• **To do**: A verbatim copy of the records below, pictures omitted, is the task.

• **Stored items from a collection**:
□ □ □ □ □
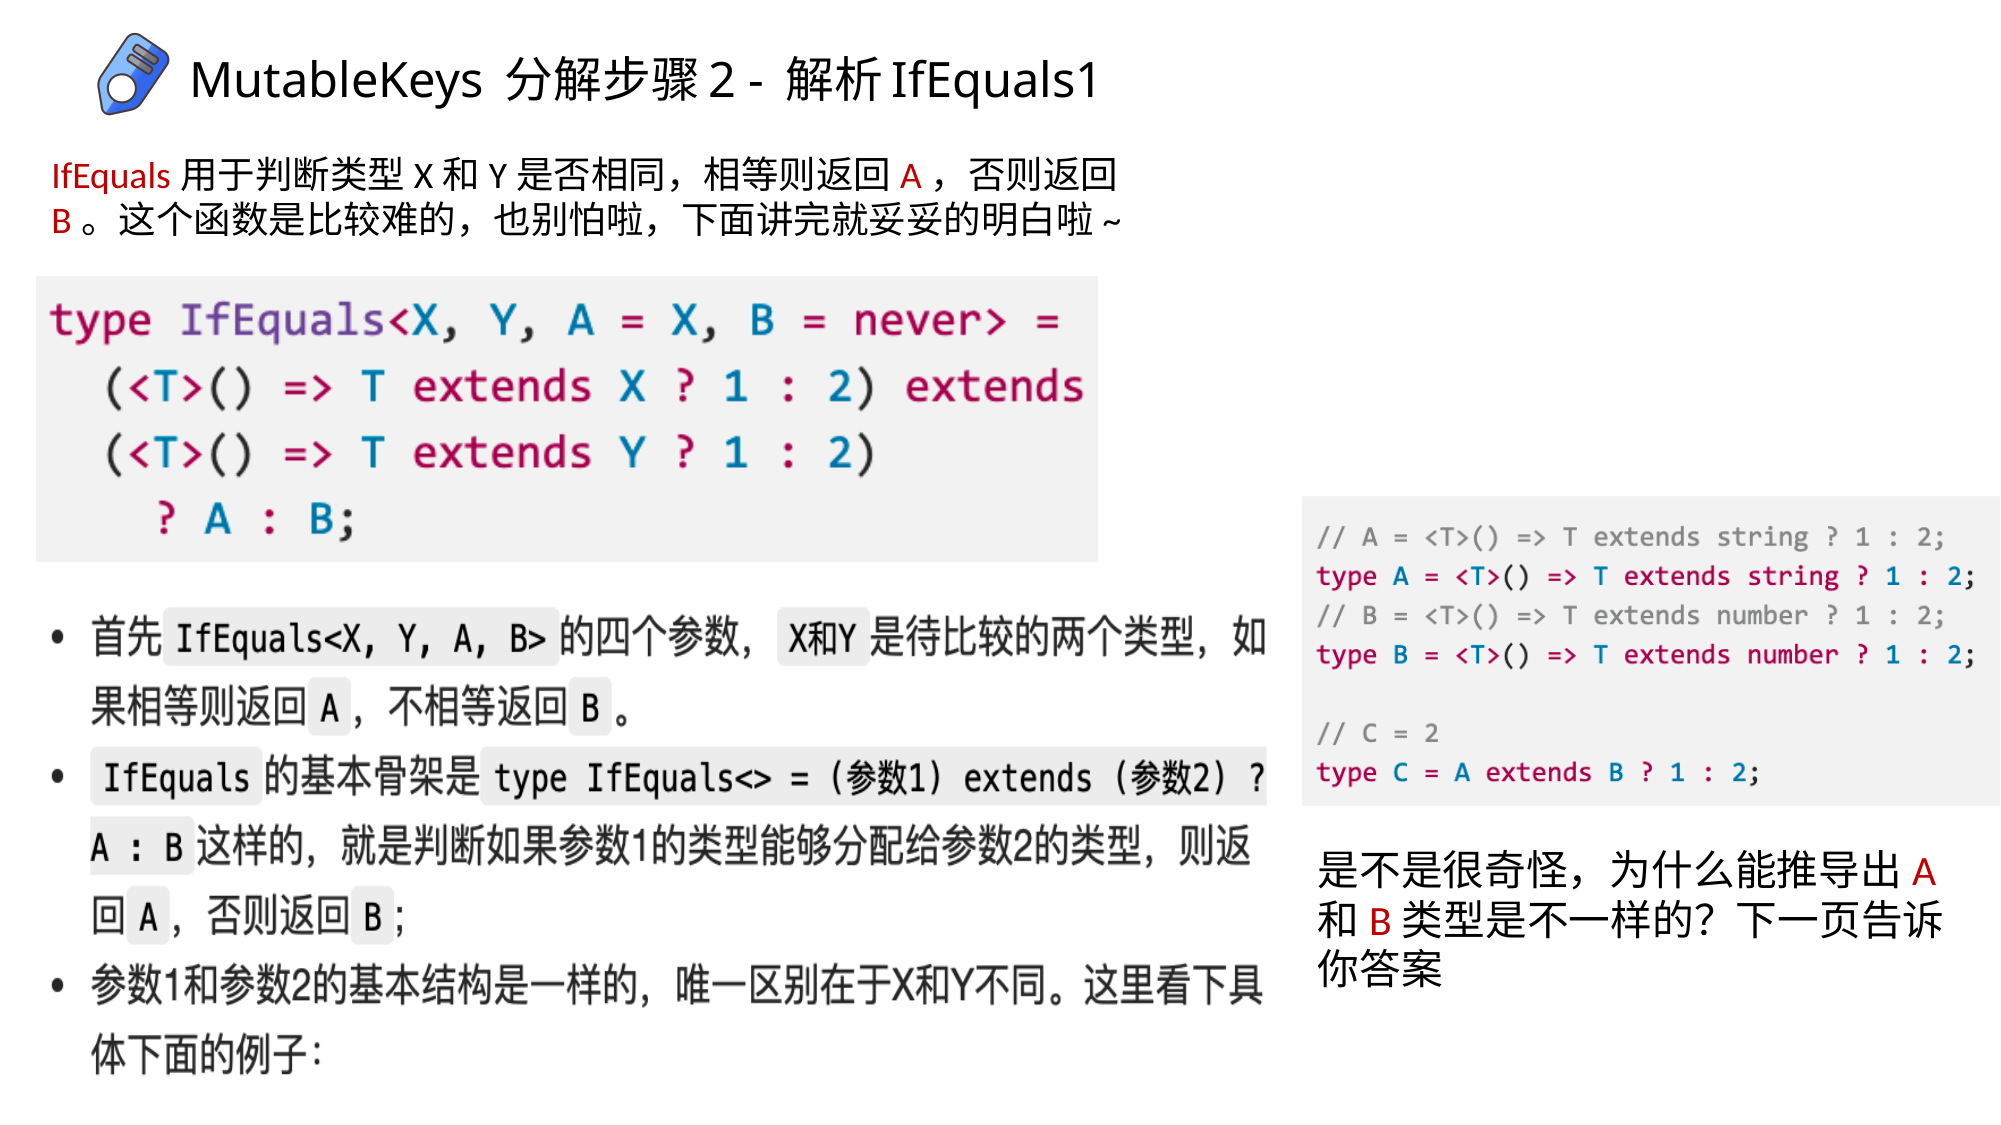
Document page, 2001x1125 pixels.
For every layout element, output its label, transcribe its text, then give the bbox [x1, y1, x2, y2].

text_box 是不是很奇怪，为什么能推导出A和B类型是不一样的？下一页告诉你答案 [1302, 835, 2000, 1001]
picture [1302, 490, 2000, 806]
picture [91, 32, 175, 116]
picture [36, 276, 1098, 562]
title MutableKeys 分解步骤2 - 解析IfEquals1 [175, 47, 1716, 116]
picture [36, 588, 1294, 1112]
text_box IfEquals用于判断类型X和Y是否相同，相等则返回A，否则返回B。这个函数是比较难的，也别怕啦，下面讲完就妥妥的明白啦~ [36, 143, 1172, 248]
□ □ □ □ □
• **Result for this exercise**:
Document page, 2001x1125 pixels.
For every layout element, output its label, transcribe its text, then give the bbox [x1, y1, x2, y2].

text_box 是不是很奇怪，为什么能推导出A和B类型是不一样的？下一页告诉你答案 [1302, 835, 2000, 1001]
picture [1302, 490, 2000, 806]
picture [91, 32, 175, 116]
picture [36, 276, 1098, 562]
title MutableKeys 分解步骤2 - 解析IfEquals1 [175, 47, 1716, 116]
picture [36, 588, 1294, 1112]
text_box IfEquals用于判断类型X和Y是否相同，相等则返回A，否则返回B。这个函数是比较难的，也别怕啦，下面讲完就妥妥的明白啦~ [36, 143, 1172, 248]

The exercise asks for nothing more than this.